Ma a tratti fa pensare anche all’intensità nella parte finale di Mulholland Drive: lui (un sempre camaleontico Sean Penn) perso nella vastità del deserto sulla sua auto; il mondo fuori e dentro sé, un mondo a parte, introspettivo, proprio come Una notte a New York con la megalopoli sospesa a far da cornice fuori dal taxy.
All’interno lei, Girlie, sembra forte, decisa e sicura di sé; così la delinea Clark, tassista e aspirante psicologo dal nome sbagliato. In realtà, come tutti, ha i suoi scheletri nell’armadio. Cresciuta senza un padre che finché è stato presente non l’ha degnata né di abbracci, né di carezze, quel padre mancato – probabilmente – lo ricerca sotto altre forme.
Ed è allora che papà (Dad) si declina in papino (Daddio dal titolo originale: Daddy-or…), vezzeggiativo con il quale la giovane donna chiama il suo amante (un misterioso padre di famiglia).

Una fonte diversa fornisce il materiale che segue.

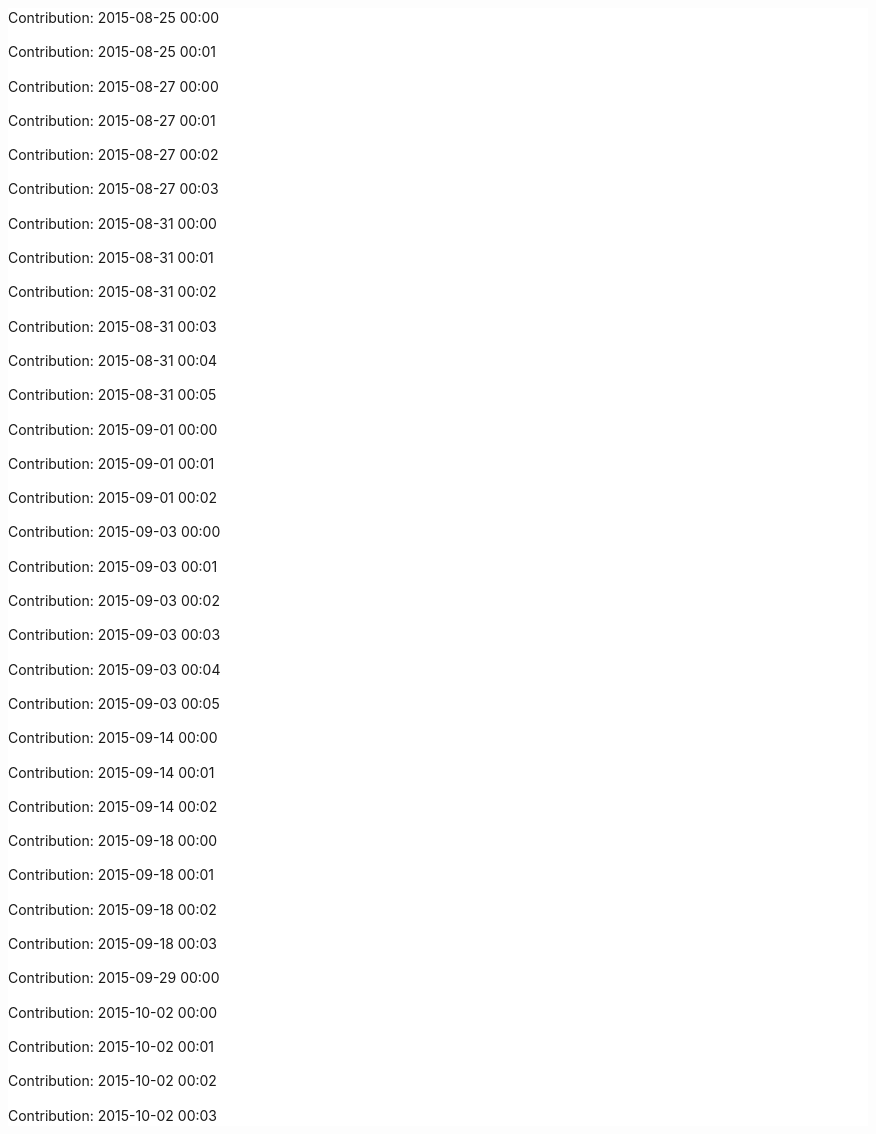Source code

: Contribution: 2015-08-25 00:00

Contribution: 2015-08-25 00:01

Contribution: 2015-08-27 00:00

Contribution: 2015-08-27 00:01

Contribution: 2015-08-27 00:02

Contribution: 2015-08-27 00:03

Contribution: 2015-08-31 00:00

Contribution: 2015-08-31 00:01

Contribution: 2015-08-31 00:02

Contribution: 2015-08-31 00:03

Contribution: 2015-08-31 00:04

Contribution: 2015-08-31 00:05

Contribution: 2015-09-01 00:00

Contribution: 2015-09-01 00:01

Contribution: 2015-09-01 00:02

Contribution: 2015-09-03 00:00

Contribution: 2015-09-03 00:01

Contribution: 2015-09-03 00:02

Contribution: 2015-09-03 00:03

Contribution: 2015-09-03 00:04

Contribution: 2015-09-03 00:05

Contribution: 2015-09-14 00:00

Contribution: 2015-09-14 00:01

Contribution: 2015-09-14 00:02

Contribution: 2015-09-18 00:00

Contribution: 2015-09-18 00:01

Contribution: 2015-09-18 00:02

Contribution: 2015-09-18 00:03

Contribution: 2015-09-29 00:00

Contribution: 2015-10-02 00:00

Contribution: 2015-10-02 00:01

Contribution: 2015-10-02 00:02

Contribution: 2015-10-02 00:03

Un “Daddy” e non un “Dad”, un papino e non un padre come sono soliti chiamarlo i piccoli figli dello sconosciuto ma anche quella “acquisita”, la figlia cresciuta.

Perché vederlo?
Se la domanda fosse posta al contrario molteplici sarebbero le motivazioni da sostenere per un film che non decolla ma rimane chiuso ermeticamente in quel taxy ancorato alle sole interpretazioni dei due attori protagonisti.
Quindi… perché vederlo?
Per il film interessante che sarebbe potuto diventare (se solo non fosse caduto in ovvietà; testimonianza dello spessore morale della civiltà odierna?) e per poter immaginare sviluppi senz’altro differenti.
In effetti ognuno ha il suo “0” e il suo “1” da condividere e le “caramelle” offerte (da Penn) purtroppo non bastano e non soddisfano uno spettatore esigente.
La fotografia dell’ipnotica New York aggiunge una nota di mistero alla messinscena.